Mas fica de certeza que esse início de tratamento dado às comissões provisórias são o

nascedouro da verdadeira democracia, que irá atingir coerentemente todo o sistema de

representação partidária. Em verdade, nas reformas políticas que vemos alardeadas, e também

nas capitaneadas pelo TSE, a exceção dessa última intervenção consistente na transformação de

comissões provisórias em diretórios, nada tem se falado sobre democracia intrapartidária. O que

temos é um bolo muito bem confeitado, essa tal de reforma, mas por baixo do confeito, a massa é

podre.

Nas palavras de Ana Cláudia Santano2, “o fato é que a proximidade atual dos partidos com o

Estado brasileiro forma um cenário muito pouco favorável para a democracia.
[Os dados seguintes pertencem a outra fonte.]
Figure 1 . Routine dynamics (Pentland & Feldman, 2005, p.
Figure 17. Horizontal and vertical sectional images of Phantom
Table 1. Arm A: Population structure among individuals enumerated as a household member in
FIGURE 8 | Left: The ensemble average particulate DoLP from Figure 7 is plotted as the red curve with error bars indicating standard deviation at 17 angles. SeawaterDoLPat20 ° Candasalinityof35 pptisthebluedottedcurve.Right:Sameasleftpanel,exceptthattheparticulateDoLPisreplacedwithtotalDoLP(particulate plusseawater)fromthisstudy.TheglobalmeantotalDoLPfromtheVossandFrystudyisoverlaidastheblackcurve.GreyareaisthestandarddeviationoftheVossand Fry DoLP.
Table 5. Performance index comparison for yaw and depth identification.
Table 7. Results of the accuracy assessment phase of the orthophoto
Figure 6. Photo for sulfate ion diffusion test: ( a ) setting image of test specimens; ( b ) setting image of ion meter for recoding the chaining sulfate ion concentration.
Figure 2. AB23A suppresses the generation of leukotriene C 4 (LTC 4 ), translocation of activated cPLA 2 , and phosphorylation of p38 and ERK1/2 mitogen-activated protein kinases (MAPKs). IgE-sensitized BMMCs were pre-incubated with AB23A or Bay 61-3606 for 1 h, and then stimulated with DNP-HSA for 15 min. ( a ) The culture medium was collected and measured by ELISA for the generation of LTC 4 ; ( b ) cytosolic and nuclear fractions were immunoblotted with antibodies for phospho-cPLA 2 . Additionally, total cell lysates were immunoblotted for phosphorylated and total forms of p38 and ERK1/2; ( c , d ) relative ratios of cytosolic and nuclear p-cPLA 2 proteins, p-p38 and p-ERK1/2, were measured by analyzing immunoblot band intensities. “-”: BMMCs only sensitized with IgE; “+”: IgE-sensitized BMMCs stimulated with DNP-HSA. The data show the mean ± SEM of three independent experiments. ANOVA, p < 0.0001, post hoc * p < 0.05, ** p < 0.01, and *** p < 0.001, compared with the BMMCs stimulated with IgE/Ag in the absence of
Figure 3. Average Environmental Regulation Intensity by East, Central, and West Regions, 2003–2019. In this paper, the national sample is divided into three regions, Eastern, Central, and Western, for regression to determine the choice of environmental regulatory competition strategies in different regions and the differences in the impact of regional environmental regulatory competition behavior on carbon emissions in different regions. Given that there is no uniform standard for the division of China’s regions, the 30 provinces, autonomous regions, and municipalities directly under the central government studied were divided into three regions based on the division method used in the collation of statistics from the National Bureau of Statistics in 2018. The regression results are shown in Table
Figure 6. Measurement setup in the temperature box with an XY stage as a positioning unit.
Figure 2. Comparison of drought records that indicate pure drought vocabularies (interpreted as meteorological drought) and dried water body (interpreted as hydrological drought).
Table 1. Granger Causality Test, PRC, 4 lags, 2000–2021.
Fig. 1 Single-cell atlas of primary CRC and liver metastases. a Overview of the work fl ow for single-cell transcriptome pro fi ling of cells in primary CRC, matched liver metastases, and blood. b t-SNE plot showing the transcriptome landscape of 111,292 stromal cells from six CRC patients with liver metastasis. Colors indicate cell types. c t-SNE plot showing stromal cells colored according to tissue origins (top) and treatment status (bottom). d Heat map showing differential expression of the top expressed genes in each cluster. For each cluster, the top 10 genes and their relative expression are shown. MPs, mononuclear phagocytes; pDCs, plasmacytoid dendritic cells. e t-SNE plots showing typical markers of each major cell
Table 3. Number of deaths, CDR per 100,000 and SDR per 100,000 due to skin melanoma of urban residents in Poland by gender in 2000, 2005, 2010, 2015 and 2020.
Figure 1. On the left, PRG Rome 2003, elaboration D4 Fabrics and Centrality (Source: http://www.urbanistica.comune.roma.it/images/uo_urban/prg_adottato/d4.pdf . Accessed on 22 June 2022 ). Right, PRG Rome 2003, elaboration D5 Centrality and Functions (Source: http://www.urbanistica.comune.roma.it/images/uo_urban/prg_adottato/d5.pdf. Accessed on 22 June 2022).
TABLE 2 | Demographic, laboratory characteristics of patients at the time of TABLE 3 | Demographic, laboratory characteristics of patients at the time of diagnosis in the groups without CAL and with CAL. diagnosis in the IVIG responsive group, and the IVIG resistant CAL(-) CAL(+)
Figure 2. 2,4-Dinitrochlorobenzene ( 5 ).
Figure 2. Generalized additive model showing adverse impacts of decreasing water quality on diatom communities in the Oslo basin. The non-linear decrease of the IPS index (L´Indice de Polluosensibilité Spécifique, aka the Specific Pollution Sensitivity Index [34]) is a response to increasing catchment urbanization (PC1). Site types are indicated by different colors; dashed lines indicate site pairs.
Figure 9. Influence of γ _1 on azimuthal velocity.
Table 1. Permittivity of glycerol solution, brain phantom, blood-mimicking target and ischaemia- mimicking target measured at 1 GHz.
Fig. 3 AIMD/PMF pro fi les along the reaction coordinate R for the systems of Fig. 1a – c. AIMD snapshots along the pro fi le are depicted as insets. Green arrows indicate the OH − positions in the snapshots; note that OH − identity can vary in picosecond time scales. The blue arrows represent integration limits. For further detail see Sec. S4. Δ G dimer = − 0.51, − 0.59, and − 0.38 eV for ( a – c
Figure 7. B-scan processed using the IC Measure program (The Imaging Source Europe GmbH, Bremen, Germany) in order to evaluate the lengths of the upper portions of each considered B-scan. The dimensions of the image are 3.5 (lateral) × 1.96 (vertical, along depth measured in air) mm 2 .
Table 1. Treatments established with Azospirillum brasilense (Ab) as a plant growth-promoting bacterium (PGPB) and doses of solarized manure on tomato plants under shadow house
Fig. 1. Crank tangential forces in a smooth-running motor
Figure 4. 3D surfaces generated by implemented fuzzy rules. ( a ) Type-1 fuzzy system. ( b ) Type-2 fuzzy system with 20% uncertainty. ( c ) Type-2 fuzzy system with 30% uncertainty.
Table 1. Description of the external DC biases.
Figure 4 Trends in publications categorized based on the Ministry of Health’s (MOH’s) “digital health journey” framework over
As organizações

políticas nasceram para servir aos interesses da sociedade, não do Estado, e não é exatamente o

que vemos”. Enfim, a que se considerar que a vida política, embora hoje seja definida no

planalto, nasce e é verdadeira no município, onde os vereadores veem os eleitores todo dia, o dia

todo.

Trabalhando em sentido contrário, não trabalhando ou mesmo trabalhando pela metade na

democracia intrapartidária, temos perfume francês em corpo suado, temos um lindo caixão,

como a esquecer dentro levamos um defunto.